■ EXERCISE AIM ■
From the data that follows, print exactly the lines starting at the one containing "FIGURE 1- Clinical" and ending at the one containing "Table 2: The"; include both of them and nothing more.

■ RECORDED DATA ■
Segment Open
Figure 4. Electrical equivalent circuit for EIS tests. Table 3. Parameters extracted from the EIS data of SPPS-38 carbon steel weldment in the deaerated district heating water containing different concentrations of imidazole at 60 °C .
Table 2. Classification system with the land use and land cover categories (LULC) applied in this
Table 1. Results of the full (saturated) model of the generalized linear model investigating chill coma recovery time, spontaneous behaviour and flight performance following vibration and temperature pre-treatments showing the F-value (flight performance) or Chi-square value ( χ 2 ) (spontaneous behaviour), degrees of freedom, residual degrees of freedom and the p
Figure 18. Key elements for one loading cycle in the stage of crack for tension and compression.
Segment Closed
Segment Open
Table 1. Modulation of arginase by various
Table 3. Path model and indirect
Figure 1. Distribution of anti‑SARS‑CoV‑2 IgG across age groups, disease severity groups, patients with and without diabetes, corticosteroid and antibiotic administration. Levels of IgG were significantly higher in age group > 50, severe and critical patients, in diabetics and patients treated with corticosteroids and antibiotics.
Segment Closed
Segment Open
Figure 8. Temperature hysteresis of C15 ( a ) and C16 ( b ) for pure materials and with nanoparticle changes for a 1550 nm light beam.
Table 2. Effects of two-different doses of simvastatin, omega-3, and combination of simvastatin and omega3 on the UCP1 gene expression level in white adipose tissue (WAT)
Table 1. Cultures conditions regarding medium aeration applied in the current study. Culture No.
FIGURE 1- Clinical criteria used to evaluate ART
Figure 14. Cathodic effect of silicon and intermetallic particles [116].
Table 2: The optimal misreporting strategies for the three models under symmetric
Segment Closed
■ WRITTEN RESPONSE ■
FIGURE 1- Clinical criteria used to evaluate ART
Figure 14. Cathodic effect of silicon and intermetallic particles [116].
Table 2: The optimal misreporting strategies for the three models under symmetric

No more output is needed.